WORK REQUIRED:
Each line from the first entry to the line with "Cách sửa áo da bị sờn", both included, is to be returned unchanged, with any pictures dropped.

EXCERPTED DATA:
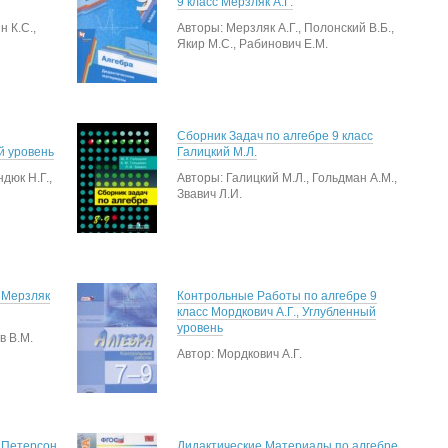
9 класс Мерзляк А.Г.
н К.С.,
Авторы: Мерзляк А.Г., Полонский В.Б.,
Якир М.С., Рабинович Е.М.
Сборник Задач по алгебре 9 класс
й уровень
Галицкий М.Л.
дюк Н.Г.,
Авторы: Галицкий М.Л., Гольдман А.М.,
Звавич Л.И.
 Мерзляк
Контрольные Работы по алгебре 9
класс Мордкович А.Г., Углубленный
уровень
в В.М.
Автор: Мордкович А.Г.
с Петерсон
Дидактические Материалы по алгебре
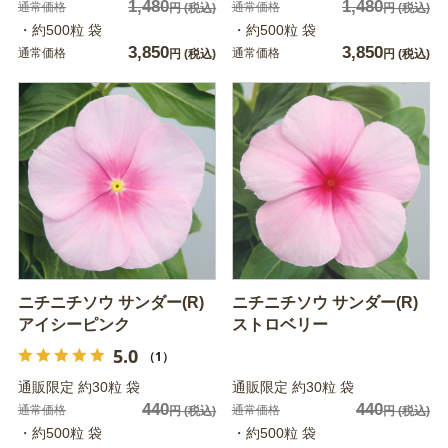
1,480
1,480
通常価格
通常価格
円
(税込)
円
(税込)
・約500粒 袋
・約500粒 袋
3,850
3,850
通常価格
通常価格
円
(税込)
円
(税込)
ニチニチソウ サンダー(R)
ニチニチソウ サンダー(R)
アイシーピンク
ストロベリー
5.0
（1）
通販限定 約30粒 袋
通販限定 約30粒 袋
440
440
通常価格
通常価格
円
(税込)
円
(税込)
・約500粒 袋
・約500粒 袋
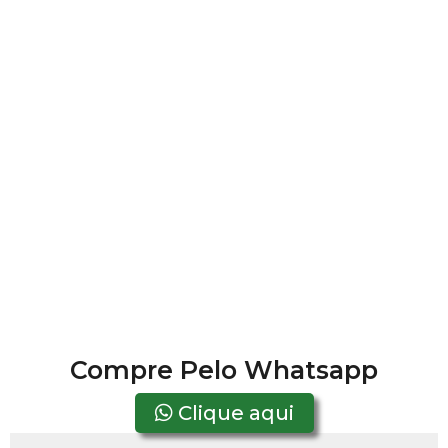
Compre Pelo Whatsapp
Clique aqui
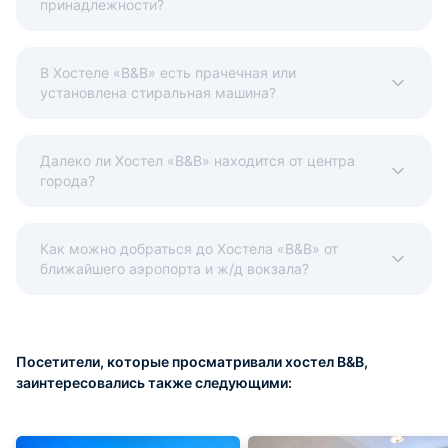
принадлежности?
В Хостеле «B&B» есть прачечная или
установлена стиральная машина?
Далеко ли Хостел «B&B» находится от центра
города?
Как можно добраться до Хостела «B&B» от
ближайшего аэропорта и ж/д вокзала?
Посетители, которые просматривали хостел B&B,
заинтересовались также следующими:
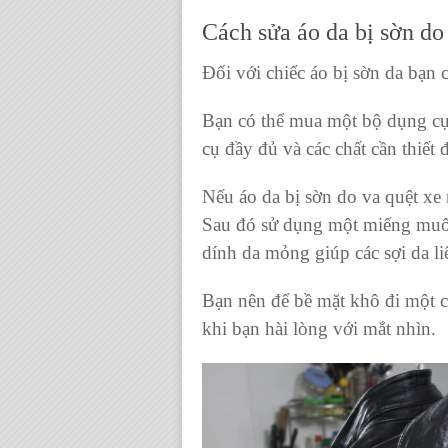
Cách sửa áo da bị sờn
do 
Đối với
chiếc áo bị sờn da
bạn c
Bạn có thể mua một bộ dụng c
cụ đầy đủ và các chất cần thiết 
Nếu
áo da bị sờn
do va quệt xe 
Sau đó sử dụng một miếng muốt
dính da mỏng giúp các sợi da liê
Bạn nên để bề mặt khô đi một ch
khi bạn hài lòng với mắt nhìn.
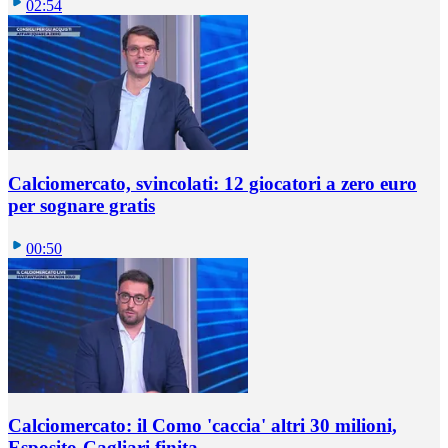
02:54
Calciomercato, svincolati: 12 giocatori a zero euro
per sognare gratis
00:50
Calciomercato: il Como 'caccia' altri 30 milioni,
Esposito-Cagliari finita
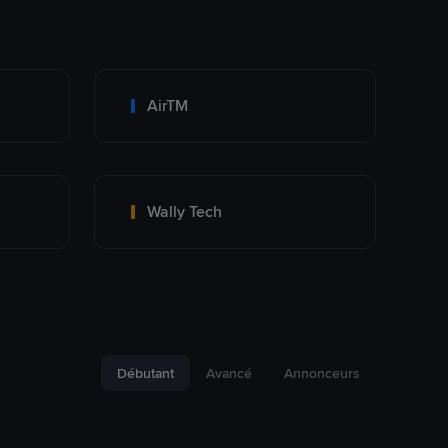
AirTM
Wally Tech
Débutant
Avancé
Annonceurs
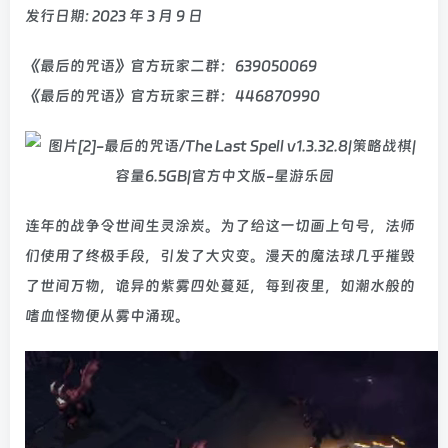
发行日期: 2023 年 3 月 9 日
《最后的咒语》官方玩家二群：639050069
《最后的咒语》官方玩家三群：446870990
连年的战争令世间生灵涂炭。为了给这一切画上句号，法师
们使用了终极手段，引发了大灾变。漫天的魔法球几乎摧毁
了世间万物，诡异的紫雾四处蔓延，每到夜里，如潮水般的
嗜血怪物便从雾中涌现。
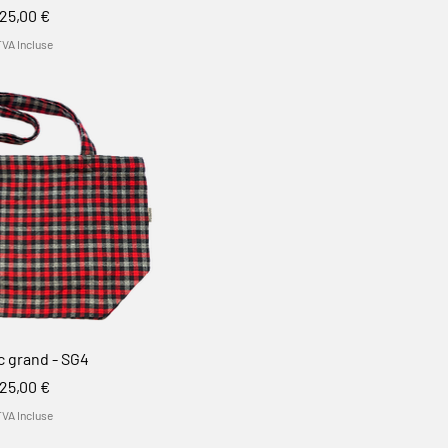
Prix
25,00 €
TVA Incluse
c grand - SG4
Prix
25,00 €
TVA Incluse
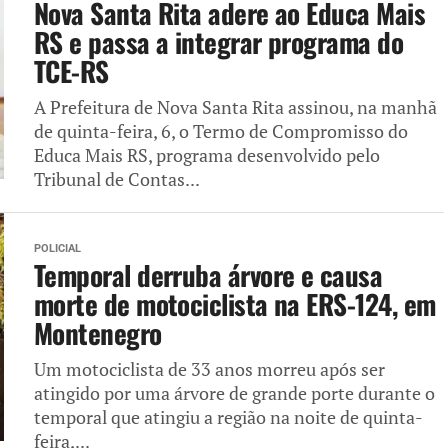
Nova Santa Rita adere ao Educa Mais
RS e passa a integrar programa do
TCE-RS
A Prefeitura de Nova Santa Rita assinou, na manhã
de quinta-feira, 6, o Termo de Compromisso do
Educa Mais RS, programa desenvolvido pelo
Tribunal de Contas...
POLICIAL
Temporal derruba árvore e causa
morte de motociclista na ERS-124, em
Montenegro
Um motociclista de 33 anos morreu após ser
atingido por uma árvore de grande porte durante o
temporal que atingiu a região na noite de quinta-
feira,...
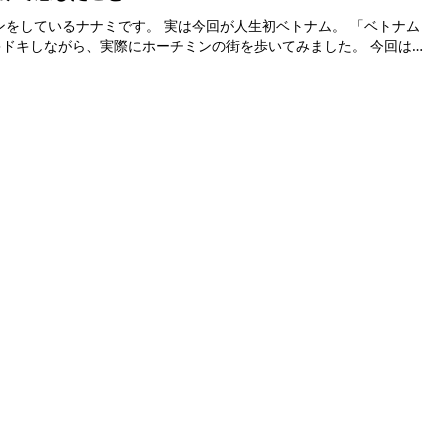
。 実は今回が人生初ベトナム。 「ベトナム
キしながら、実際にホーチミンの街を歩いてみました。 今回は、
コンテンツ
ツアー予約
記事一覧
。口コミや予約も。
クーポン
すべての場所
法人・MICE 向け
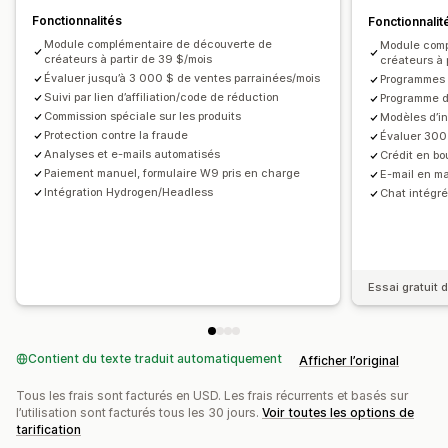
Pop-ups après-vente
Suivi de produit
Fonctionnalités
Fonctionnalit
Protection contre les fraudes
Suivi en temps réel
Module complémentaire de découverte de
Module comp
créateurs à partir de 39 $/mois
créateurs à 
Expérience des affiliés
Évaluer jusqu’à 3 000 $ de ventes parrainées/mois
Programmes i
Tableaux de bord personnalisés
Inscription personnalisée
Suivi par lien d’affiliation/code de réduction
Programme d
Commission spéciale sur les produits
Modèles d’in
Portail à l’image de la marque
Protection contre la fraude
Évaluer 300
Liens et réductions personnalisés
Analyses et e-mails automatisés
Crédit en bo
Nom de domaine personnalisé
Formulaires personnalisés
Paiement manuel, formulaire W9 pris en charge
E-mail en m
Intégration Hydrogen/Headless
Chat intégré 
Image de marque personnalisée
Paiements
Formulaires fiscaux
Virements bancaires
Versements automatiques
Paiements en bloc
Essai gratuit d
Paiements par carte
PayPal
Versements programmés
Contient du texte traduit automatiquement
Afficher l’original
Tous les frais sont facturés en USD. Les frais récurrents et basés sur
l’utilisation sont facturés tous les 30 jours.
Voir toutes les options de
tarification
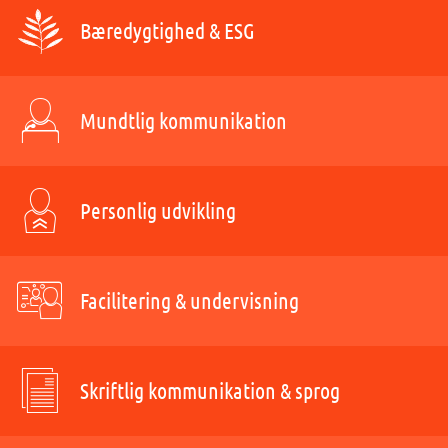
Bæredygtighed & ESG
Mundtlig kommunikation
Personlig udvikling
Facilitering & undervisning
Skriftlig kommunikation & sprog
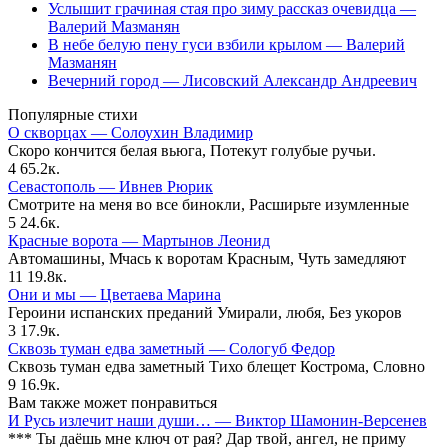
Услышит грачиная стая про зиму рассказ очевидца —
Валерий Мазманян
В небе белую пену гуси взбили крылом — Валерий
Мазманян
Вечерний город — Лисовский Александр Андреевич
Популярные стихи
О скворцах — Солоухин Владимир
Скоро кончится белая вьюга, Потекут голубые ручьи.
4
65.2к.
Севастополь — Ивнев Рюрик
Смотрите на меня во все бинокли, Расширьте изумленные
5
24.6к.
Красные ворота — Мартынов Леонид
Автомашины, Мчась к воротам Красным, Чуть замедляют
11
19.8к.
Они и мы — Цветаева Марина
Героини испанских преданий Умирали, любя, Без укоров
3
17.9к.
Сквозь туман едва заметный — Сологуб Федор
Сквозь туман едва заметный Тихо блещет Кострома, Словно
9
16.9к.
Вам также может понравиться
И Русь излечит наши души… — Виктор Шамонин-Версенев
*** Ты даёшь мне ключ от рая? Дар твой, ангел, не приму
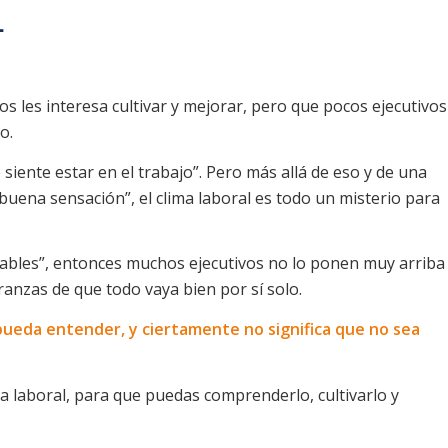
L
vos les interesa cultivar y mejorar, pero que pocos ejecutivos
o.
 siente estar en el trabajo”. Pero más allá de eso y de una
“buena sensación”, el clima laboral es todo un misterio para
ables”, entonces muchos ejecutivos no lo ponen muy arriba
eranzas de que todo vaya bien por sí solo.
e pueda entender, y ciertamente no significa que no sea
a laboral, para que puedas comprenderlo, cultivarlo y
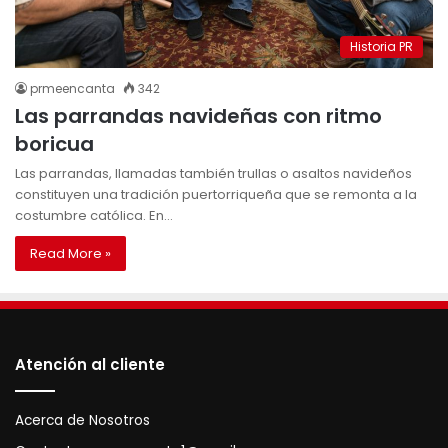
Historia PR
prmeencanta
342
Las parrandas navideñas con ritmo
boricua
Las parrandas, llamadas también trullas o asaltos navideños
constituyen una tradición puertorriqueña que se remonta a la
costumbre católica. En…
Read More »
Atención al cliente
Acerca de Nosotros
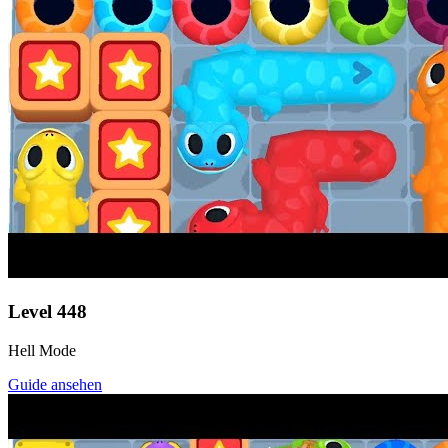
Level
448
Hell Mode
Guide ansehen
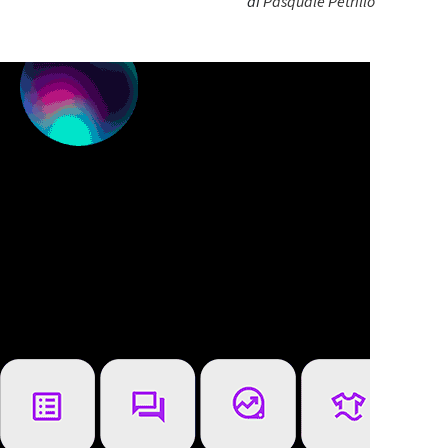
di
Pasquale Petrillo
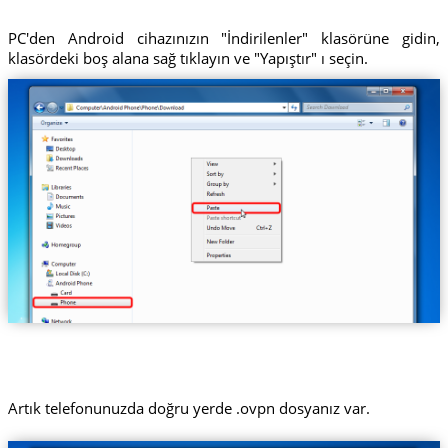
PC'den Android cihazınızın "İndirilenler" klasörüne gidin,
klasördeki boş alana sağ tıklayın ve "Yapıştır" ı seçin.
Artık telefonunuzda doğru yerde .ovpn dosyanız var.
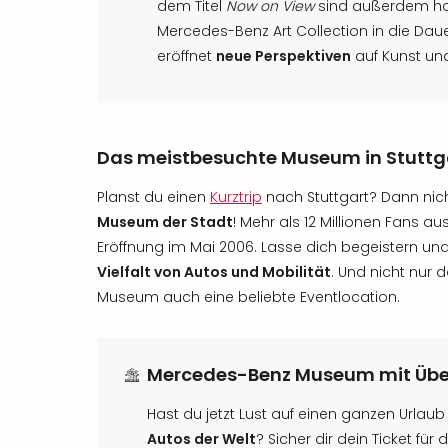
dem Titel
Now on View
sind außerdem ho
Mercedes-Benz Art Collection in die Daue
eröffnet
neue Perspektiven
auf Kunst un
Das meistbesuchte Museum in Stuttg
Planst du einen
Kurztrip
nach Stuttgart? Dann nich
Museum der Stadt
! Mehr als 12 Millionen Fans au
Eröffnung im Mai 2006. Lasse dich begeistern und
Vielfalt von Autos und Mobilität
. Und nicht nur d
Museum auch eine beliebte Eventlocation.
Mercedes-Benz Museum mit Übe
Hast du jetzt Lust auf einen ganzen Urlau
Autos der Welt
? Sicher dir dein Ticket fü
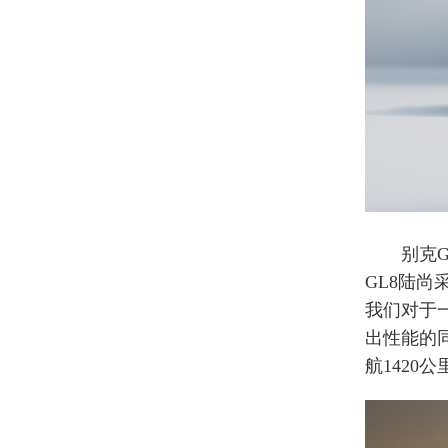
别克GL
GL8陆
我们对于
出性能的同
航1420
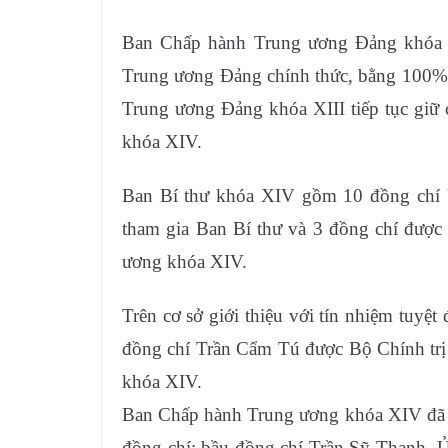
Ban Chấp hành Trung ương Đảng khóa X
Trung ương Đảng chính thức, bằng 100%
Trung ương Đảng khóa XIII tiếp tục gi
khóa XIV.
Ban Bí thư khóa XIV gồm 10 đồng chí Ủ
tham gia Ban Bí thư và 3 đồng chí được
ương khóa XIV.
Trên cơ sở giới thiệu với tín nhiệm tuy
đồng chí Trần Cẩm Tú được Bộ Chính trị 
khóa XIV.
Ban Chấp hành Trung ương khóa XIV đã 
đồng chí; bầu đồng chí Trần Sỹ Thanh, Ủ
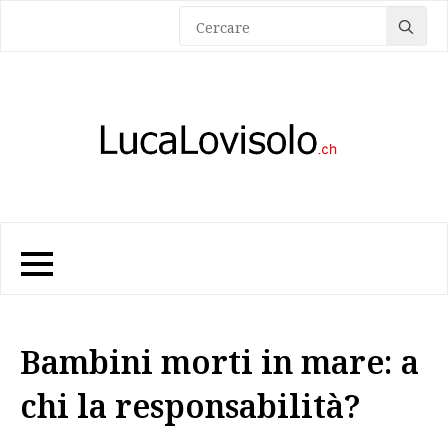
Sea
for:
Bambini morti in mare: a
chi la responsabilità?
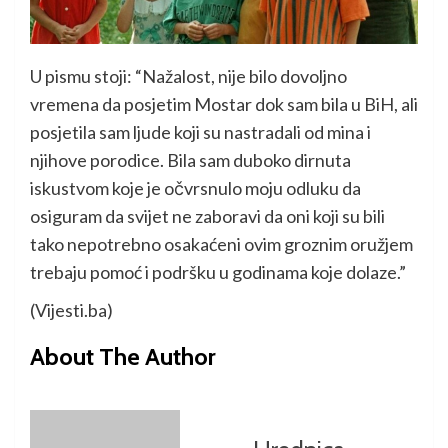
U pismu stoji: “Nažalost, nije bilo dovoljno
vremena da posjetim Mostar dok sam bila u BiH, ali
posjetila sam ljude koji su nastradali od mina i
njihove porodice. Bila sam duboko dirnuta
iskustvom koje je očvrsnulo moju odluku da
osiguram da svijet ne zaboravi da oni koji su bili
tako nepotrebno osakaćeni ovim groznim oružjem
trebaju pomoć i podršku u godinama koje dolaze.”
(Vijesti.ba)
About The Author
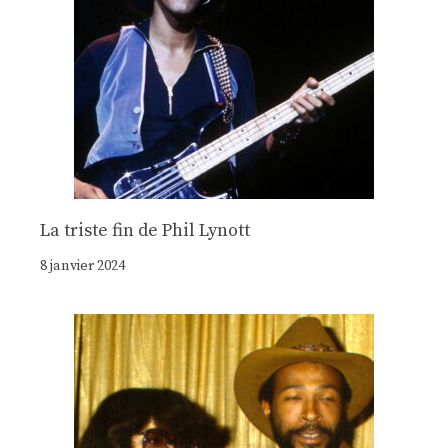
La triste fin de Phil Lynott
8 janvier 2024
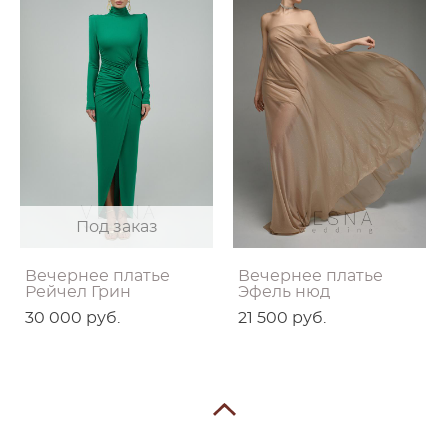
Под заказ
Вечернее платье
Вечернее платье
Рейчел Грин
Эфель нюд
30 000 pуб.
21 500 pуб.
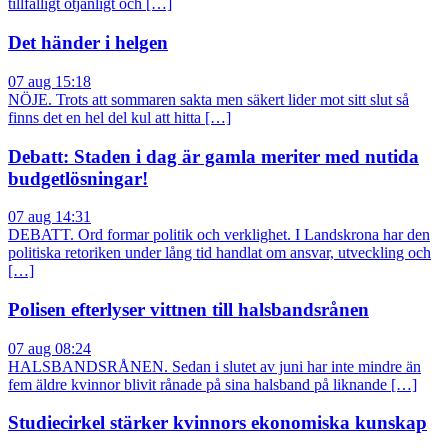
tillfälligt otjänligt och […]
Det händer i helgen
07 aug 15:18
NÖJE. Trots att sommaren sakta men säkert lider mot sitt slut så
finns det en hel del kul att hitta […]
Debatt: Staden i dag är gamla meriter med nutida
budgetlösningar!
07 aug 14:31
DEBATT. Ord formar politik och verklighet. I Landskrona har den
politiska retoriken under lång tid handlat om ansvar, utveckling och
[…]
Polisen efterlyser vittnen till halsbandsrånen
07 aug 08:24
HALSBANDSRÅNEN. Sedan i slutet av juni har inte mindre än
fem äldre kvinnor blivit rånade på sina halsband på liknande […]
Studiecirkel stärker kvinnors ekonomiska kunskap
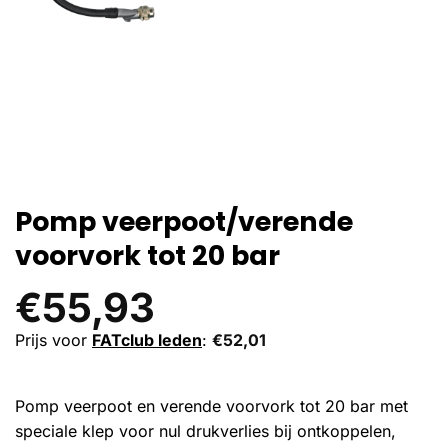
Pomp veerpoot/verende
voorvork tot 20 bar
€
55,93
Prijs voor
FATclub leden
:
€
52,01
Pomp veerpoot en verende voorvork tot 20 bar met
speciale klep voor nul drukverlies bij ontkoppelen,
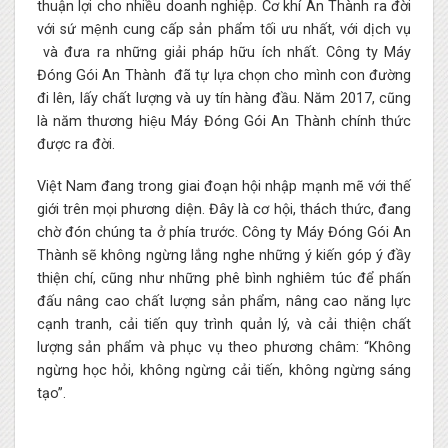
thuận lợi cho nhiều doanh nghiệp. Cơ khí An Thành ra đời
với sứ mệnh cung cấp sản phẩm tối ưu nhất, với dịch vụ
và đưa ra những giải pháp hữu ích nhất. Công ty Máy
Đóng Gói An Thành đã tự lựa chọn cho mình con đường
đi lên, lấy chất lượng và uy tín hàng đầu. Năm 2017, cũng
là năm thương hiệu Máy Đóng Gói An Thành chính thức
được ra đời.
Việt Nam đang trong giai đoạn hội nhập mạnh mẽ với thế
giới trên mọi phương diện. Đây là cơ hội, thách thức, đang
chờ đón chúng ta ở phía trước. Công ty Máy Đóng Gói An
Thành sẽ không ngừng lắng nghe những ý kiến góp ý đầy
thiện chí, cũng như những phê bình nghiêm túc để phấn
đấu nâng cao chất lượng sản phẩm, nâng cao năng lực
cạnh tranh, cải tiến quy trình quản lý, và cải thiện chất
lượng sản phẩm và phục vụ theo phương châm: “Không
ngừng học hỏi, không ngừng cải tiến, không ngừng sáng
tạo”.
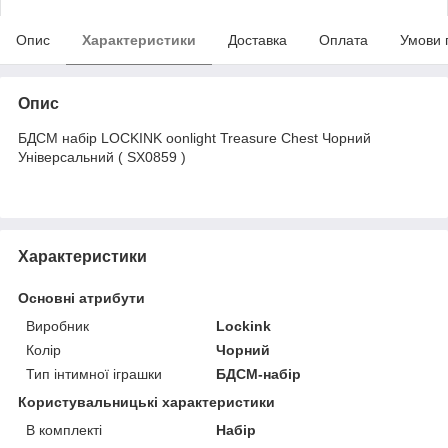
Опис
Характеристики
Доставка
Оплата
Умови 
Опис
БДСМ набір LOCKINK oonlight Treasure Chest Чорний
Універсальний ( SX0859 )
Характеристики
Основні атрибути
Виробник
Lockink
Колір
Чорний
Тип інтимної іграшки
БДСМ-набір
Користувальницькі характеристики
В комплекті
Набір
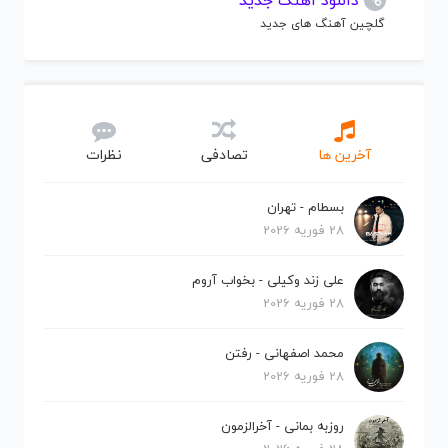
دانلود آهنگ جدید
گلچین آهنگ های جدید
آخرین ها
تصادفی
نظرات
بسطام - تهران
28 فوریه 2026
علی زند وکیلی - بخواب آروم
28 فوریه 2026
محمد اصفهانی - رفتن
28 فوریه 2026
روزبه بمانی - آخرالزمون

EXERCISE OUTPUT:
9 класс Мерзляк А.Г.
н К.С.,
Авторы: Мерзляк А.Г., Полонский В.Б.,
Якир М.С., Рабинович Е.М.
Сборник Задач по алгебре 9 класс
й уровень
Галицкий М.Л.
дюк Н.Г.,
Авторы: Галицкий М.Л., Гольдман А.М.,
Звавич Л.И.
 Мерзляк
Контрольные Работы по алгебре 9
класс Мордкович А.Г., Углубленный
уровень
в В.М.
Автор: Мордкович А.Г.
с Петерсон
Дидактические Материалы по алгебре
1,480
1,480
通常価格
通常価格
円
(税込)
円
(税込)
・約500粒 袋
・約500粒 袋
3,850
3,850
通常価格
通常価格
円
(税込)
円
(税込)
ニチニチソウ サンダー(R)
ニチニチソウ サンダー(R)
アイシーピンク
ストロベリー
5.0
（1）
通販限定 約30粒 袋
通販限定 約30粒 袋
440
440
通常価格
通常価格
円
(税込)
円
(税込)
・約500粒 袋
・約500粒 袋
Compre Pelo Whatsapp
Clique aqui
принадлежности?
В Хостеле «B&B» есть прачечная или
установлена стиральная машина?
Далеко ли Хостел «B&B» находится от центра
города?
Как можно добраться до Хостела «B&B» от
ближайшего аэропорта и ж/д вокзала?
Посетители, которые просматривали хостел B&B,
заинтересовались также следующими:
Cách sửa áo da bị sờn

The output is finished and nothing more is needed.